How the WBA’s super titlists differ from the WBO’s super titlists is that they recognize a "world" champion in the same weight division. Kostya Tszyu is the WBA Super World Jr. Welterweight Champion and Vivian Harris is the WBA World Jr. Welterweight Champion. Sven Ottke is the WBA Super World Super Middleweight Champion and one of the few men he actually knocked out, Anthony Mundine, is the WBA World Super Middleweight Champion. The WBA currently recognizes six such titlists, and with them, six more pseudo-titlists, most of whom even the most fervent boxing fan hasn’t heard of.
Now, the WBC is offering boxing fans multiple champions in various divisions. Their "Champion Emeritus" status was first bestowed upon Erik Morales, in order to give him time to face Marco Antonio Barerra instead of defending his title against their mandatory contender. Like a WBA Super World Champion, a WBC Champion Emeritus has more time to defend against his mandatory contender, and like the WBA, the WBC has created a secondary title in a blatant attempt to gain more sanctioning fees. Lucky for boxing fans, Morales left the 126 pound division before the WBC could confuse us with a second champion at featherweight. At the WBC convention in Moscow, they decided to recognize Kostya Tszyu as the WBC Champion Emeritus at jr. welterweight.
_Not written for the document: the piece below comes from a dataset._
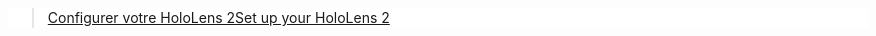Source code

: > [<span data-ttu-id="741f7-238">Configurer votre HoloLens 2</span><span class="sxs-lookup"><span data-stu-id="741f7-238">Set up your HoloLens 2</span></span>](hololens2-start.md)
He’ll still carry his WBC World belt with him to his next fight, but the WBC is making the winner of the upcoming fight between Arturo Gatti and an obscure European fighter named Gianluca Branco the WBC World Jr. Welterweight Champion.
All three super titles give the champions more leniency in defending their titles. No one wants a situation like Roy Jones defending his titles against Ricky Frazier, Glen Kelley and Richard Hall year after year, he a slave to the corrupt sanctioning bodies that pretend to give legitimacy to his title reign. In the wake of fighters like Marco Antonio Barerra spurning the major sanctioning bodies, champions have become a commodity to be pampered. But the real money in these titles is getting twice the sanctioning fees from each division. Popular yet less than talented fighters like Arturo Gatti are money makers to start with, but put a paper title around their waist and people start to view them as real champions, when they aren’t. Boxing aficionados will know who the real champions are at each weight class, but the general public won’t, and that’s not worth it.